Work request »
The lines to repeat run from the one containing "#84, ends: 13:30 -> 14:30" through the last line of the records below; repeat them exactly and give nothing more.

Extracted records »
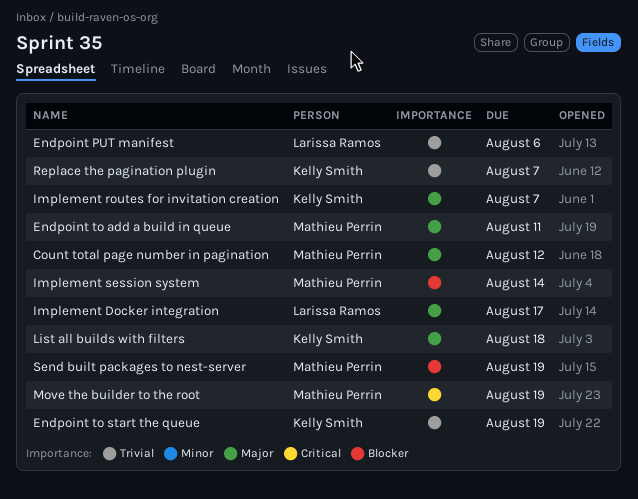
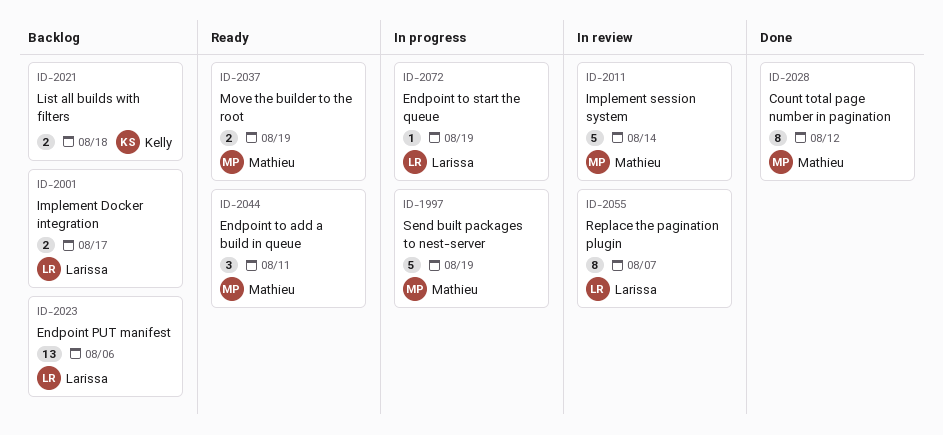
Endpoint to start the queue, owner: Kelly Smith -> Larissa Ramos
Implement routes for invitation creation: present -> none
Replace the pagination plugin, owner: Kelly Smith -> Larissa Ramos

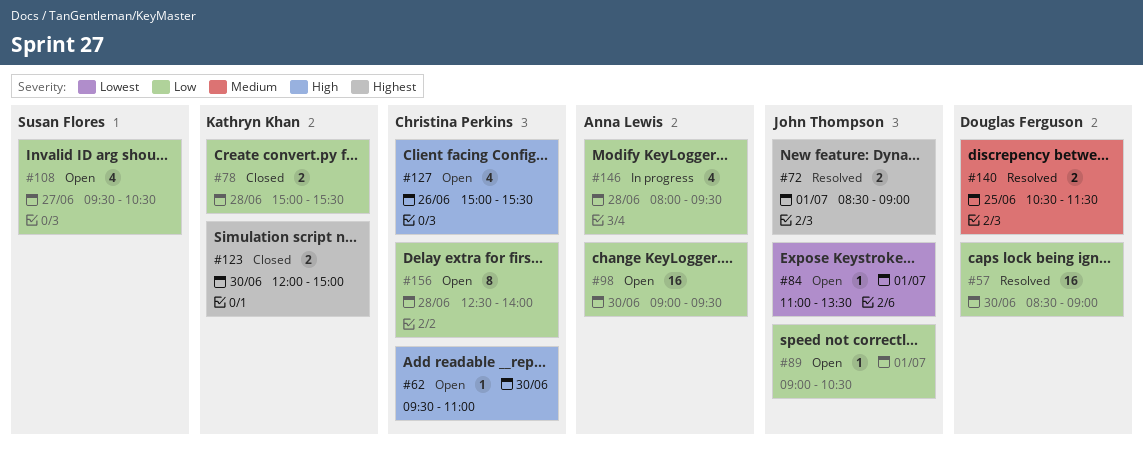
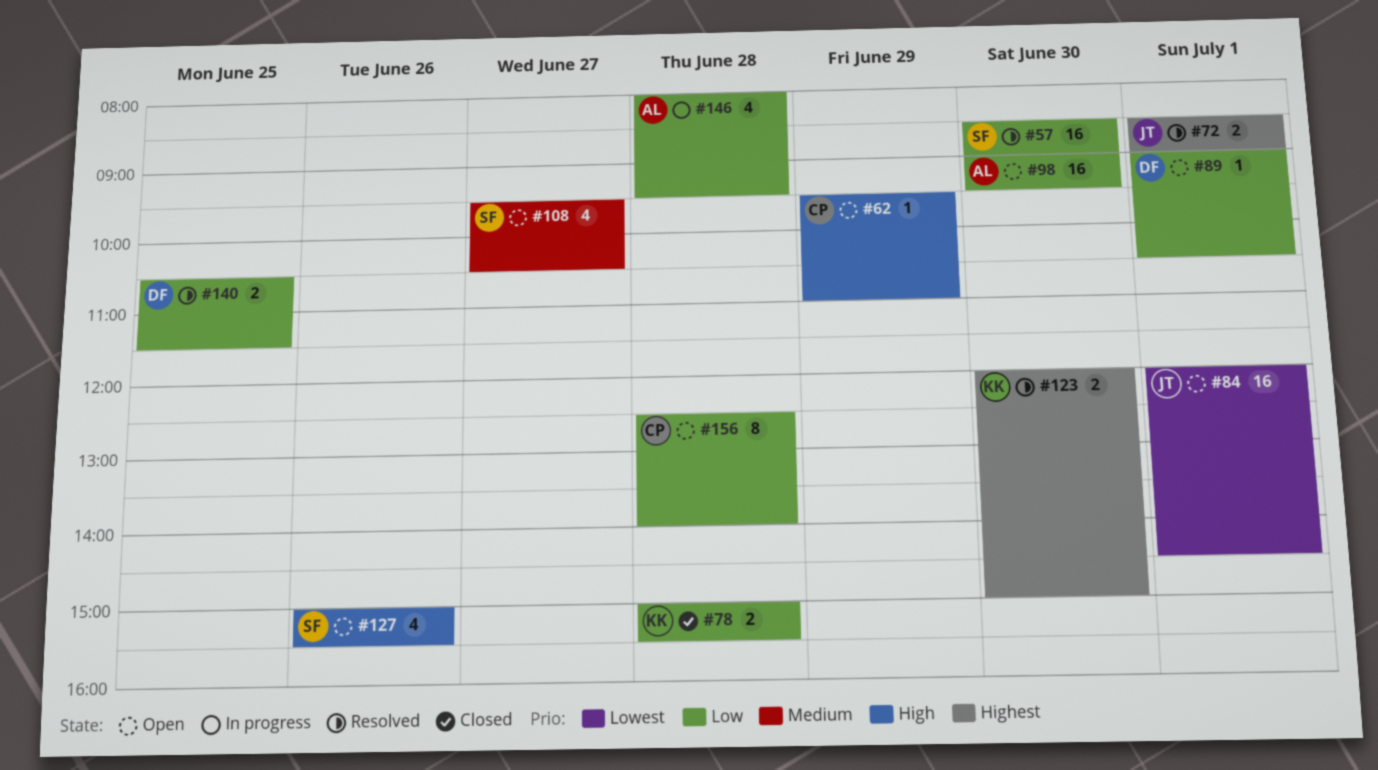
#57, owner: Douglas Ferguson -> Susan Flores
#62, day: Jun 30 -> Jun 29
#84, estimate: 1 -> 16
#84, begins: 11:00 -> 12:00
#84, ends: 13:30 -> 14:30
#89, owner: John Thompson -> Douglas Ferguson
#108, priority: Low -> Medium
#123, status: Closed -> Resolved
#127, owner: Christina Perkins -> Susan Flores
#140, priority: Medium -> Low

Response to this task »
#84, ends: 13:30 -> 14:30
#89, owner: John Thompson -> Douglas Ferguson
#108, priority: Low -> Medium
#123, status: Closed -> Resolved
#127, owner: Christina Perkins -> Susan Flores
#140, priority: Medium -> Low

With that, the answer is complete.